For as long as I can remember, there have been discussions on the need for the United States to become energy independent. Usually these discussions would peak during election years or when there was a spike in gas prices, but then nothing much occurred to actually address the issue. Many had argued that the restrictions on traditional oil and natural gas extraction by the EPA made it economically risky to expand domestic production.
However, much of that has changed since technological advances over the past several years have allowed for a huge expansion in oil and natural gas extraction from shale. U.S. crude oil production is up 50 percent since 2008 and field production of crude oil and petroleum products in the U.S. has grown 15.2 percent in the past 12 months alone. In addition to this great expansion of production, domestic consumption has remained relatively flat during the past few years due to increases in the efficiency of automobiles and other fuel-fed products. Amazingly enough, while energy independence is something that politicians have been promising us for years, many attribute the recent expansion in shale energy production to the fact that it is regulated at the state level and not at the federal level by the EPA.

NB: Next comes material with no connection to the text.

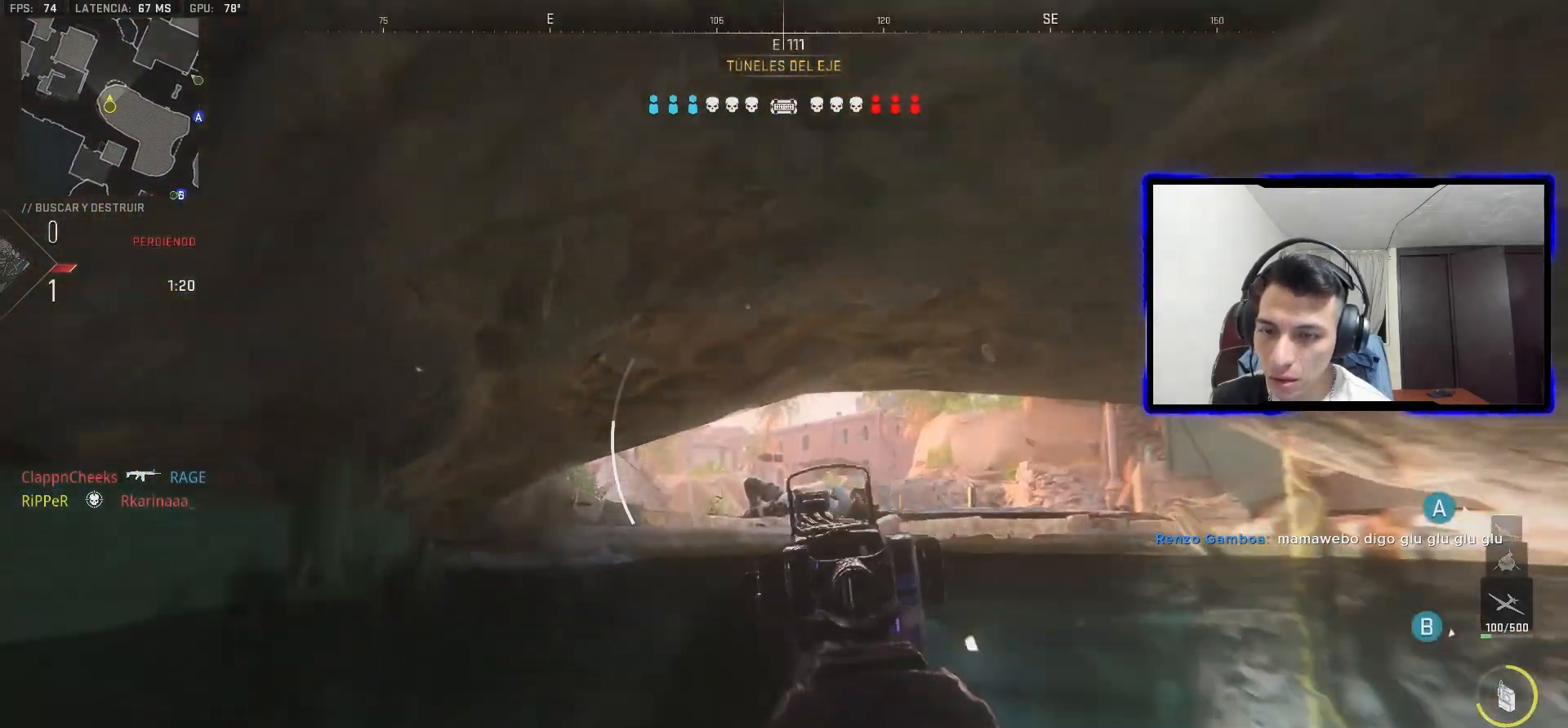
{"buttons": ["L1"], "left_stick": "down-left", "right_stick": "center", "events": [[500, "left_stick", "down-left"]]}
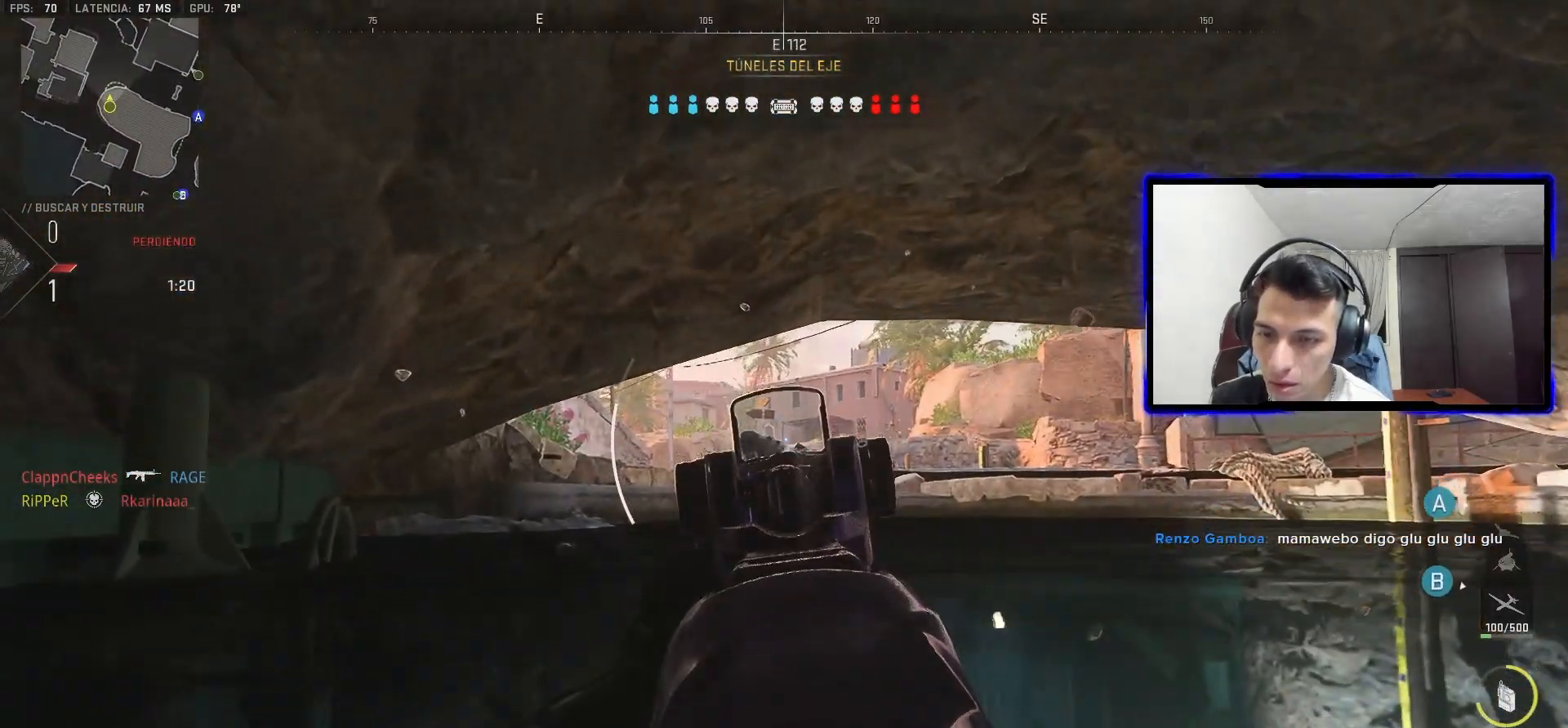
{"buttons": ["L1"], "left_stick": "down-right", "right_stick": "center"}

It will be interesting to see if this trend will continue or if this is just another bubble ready to burst. Many have already pointed to the fact that shale producers are spending money faster than they make it. Earlier this year, Bloomberg reported that, "(i)ndependent producers will spend $1.50 drilling this year for every dollar they get back. Shale output drops faster than production from conventional methods. It will take 2,500 new wells a year just to sustain output of 1 million barrels a day in North Dakota’s Bakken shale, according to the Paris-based International Energy Agency. Iraq could do the same with 60."
Still, if efficiency can be increased in extracting the natural gas and oil from shale, there are enough shale deposits to meet the current demand for an estimated 100 years. Will the money run out before costs come in line with profitability? Time will tell.